Exercise objective ▸
Return the exact lines spanning from the line with "middle mcp: (264, 406)" through the last line of the entries, boundaries included, and no others.

-*-*-

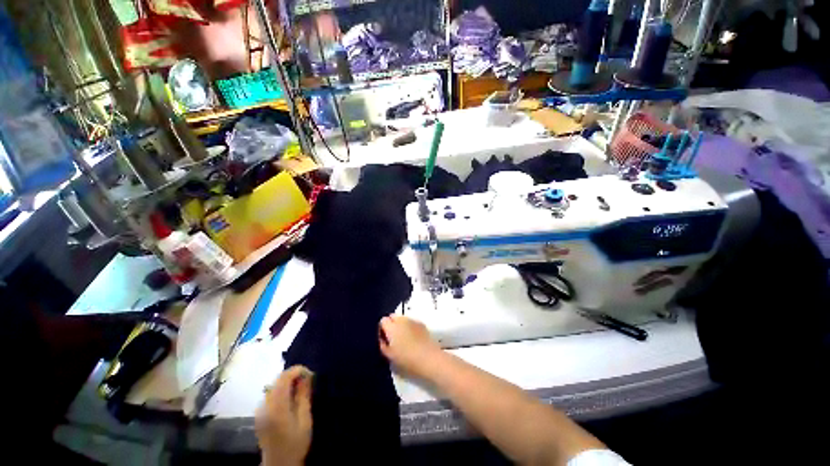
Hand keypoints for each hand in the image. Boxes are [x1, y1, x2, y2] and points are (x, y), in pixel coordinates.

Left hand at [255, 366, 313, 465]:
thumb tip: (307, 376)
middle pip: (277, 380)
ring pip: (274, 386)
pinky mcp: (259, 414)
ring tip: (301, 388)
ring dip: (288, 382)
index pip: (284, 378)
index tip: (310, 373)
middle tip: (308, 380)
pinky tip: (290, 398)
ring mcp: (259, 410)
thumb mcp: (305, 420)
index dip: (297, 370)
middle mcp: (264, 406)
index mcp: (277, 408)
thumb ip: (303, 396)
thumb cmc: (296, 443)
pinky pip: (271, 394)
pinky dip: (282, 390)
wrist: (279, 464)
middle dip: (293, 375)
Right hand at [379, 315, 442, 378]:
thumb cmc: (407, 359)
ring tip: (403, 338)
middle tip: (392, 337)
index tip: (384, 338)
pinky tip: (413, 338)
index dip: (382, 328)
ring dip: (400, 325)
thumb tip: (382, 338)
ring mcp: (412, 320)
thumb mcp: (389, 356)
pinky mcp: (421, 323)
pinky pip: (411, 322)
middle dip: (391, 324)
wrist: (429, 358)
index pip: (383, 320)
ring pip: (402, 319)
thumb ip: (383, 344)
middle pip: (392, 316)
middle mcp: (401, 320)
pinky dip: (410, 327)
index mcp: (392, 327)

-*-*-

Result of the exercise ▸
middle mcp: (264, 406)
index mcp: (277, 408)
thumb ip: (303, 396)
thumb cmc: (296, 443)
pinky pip: (271, 394)
pinky dip: (282, 390)
wrist: (279, 464)
middle dip: (293, 375)
Right hand at [379, 315, 442, 378]:
thumb cmc: (407, 359)
ring tip: (403, 338)
middle tip: (392, 337)
index tip: (384, 338)
pinky tip: (413, 338)
index dip: (382, 328)
ring dip: (400, 325)
thumb tip: (382, 338)
ring mcp: (412, 320)
thumb mcp: (389, 356)
pinky mcp: (421, 323)
pinky pip: (411, 322)
middle dip: (391, 324)
wrist: (429, 358)
index pip: (383, 320)
ring pip: (402, 319)
thumb ip: (383, 344)
middle pip: (392, 316)
middle mcp: (401, 320)
pinky dip: (410, 327)
index mcp: (392, 327)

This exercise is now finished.